According to Jaak Aab, it is still unclear, whether the railway will be a private, or a state one. The uncertainty remains also regarding the matters of funding and payback of the tunnel, i.e. the government of Estonia would like to understand, which cost and actions will require from the state, even if the project is wholly private. “The schedule presented together with the request is unrealistic and is not in conformity with the law”, declared the Minister in his letter to Finest Bay Area Development in late July 2019. Aab questioned also declarations of the developer that the tunnel would serve 51 million of passengers and 22 million ton cargo per year; this is almost six and four times more respectively as compare to the current volume of transport.
Taavi Aas, the Minister of Economic Affairs of Estonia, has doubts about the project as well. “We need a clear understanding of where the funding comes from and how much money is necessary. What assurances can we have regarding to the project completion? The developer of the project could not explain, how was the amount of people who would be able to use the tunnel calculated”.
Leslie Leino, Estonian specialist on China, thinks that Chinese large investments are often accompanied by confusion, dishonesty and corruption. According to his words, neither the Chinese embassy in Tallinn, nor Estonian Ministry of Foreign Affairs has not any discussions concerning the construction of the tunnel or the fund Touchstone Capital Partners. “’China has never really been a beacon of altruism in history; the project is aimed not at helping out Europe, but at both finding new markets for Chinese goods, and increasing its influence”, the expert notes.
Many Estonian experts after exploration of possibilities of the project conclude that the undersea tunnel will payback under the term that European railway track Rail Baltica, which crosses the Baltic States, will pass through it. They argue that the tunnel will be cost-effective, if both Estonia and Finland together with the EU cover 40% to 50% of costs, i.e. 9 to 13 billion Euro, and the debt are recovered during the next 35 to 40 years. Thus, the implementation of these plans will take much more time than the Chinese investors assume.

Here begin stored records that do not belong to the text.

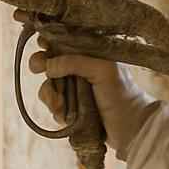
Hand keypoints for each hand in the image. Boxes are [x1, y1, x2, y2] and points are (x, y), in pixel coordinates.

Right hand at [27, 47, 157, 152]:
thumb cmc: (122, 94)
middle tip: (37, 69)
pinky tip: (66, 116)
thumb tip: (48, 65)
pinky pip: (53, 106)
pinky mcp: (71, 109)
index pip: (64, 41)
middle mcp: (80, 69)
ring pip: (48, 85)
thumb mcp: (102, 70)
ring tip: (60, 104)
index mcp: (90, 54)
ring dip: (50, 94)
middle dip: (41, 65)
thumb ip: (75, 62)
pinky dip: (56, 110)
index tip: (42, 44)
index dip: (50, 40)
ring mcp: (74, 90)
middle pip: (50, 61)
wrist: (132, 128)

Accordingly, the key issues of Estonia regarding to construction of undersea tunnel relate mostly to the safety. What if the developer does not complete the construction? What if the tunnel is sold to the third party? Which leverage on Estonia and Finland will get the owner and operator of the tunnel? Finnish developer and Chinese investors have not yet presented their answers in order to allay fears of Estonian government. That is why the implementation of Talsinki project within Chinese Belt and Road Initiative remains a distant and elusive dream.
Markus Tamm is the senior researcher at the Baltic Center of International Studies (Tallinn, Estonia).